On the show they take their nice average girl (egg), and give her a hair stylist, makeup artist and wardrobe so she looks the best she possibly can. (In IUI they use injectable meds to get the best possible looking eggs. Ultra sounds are done to determine when she is done "getting dressed"). They take the eligible men ("the goods") and do the same. They gussy them up, make them put on a nice suit and drive them in limos to meet the girl (For IUI they take "the goods" wash 'em up, throw out the duds, make them fast swimmers and give a them nice ride through a catheter right up to the egg's door) Of course, on the show, the production team (Dr. and nurses) sets up a fancy meeting and times it just right so that they are in the exact same place at the same time and that everything is just right for TV. (To do this IUI style, exactly 36 hours before the "introductions" I take another injection to force me to ovulate 36 hours later. So, essentially we kick the chick out the door in her pretty dress just as the guys are driving up.)
For about 10 weeks we tune in each week to see if this normally picky girl can decided on a guy to fall madly in love with.
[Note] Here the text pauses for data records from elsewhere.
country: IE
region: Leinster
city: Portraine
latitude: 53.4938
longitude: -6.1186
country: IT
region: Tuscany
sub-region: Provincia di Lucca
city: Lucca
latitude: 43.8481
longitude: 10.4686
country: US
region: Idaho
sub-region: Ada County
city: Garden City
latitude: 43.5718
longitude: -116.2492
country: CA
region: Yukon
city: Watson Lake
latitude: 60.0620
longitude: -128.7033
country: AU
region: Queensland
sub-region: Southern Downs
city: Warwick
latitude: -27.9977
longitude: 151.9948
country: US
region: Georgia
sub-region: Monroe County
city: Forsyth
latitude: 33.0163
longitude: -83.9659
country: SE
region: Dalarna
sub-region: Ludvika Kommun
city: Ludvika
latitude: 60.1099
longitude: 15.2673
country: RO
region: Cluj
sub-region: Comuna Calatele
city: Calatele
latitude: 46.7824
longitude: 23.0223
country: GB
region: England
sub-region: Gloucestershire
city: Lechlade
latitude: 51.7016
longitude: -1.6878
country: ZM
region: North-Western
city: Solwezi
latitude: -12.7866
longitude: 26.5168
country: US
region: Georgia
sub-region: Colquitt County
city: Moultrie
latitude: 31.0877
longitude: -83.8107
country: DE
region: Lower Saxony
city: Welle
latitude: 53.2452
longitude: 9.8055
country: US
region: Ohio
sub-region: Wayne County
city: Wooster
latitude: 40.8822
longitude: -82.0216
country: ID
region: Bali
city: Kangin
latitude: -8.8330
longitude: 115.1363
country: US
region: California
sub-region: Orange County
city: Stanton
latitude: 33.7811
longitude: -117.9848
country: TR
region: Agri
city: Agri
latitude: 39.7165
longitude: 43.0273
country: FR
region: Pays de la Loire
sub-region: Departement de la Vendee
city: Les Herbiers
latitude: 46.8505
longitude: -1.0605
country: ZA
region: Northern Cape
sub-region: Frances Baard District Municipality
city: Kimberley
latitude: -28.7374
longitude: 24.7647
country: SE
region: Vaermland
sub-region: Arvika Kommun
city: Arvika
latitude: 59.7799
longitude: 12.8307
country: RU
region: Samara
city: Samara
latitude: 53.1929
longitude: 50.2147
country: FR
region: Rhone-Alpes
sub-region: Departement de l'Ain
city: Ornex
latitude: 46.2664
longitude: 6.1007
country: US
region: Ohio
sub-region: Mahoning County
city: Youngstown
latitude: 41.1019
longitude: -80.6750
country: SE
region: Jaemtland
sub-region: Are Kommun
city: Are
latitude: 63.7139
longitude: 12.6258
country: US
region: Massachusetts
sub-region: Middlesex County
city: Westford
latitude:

We hope one of the guys is strong enough to stick around and out wit, out play, out last the others...Wait, that is a different show! All though, Survivor might also apply here! (Thank goodness in IUI we only have to wait for two weeks after the initial meeting.) Finally, the show finale airs and we can all see who, if anyone, she has picked. The kicker is to watch the "After The Final Rose Show" to see if these two actually stayed together and if they are really going to get married (or if the IUI worked resulting in conception/healthy pregnancy)
Now, the odds of the IUI working are about the same as a Bachelorette couple actually staying together (20% the first time and 50% over the course of 4 cycles) Ok, so maybe the odds of it working are better than The Bachelorette. My hope is that my egg(s) are alot like Bachelorette Trista and NOT like Bachelorette Jen....who picked no one! All that said, I think I should rent my uterus out to ABC for their next reality show. I could use a little extra cash!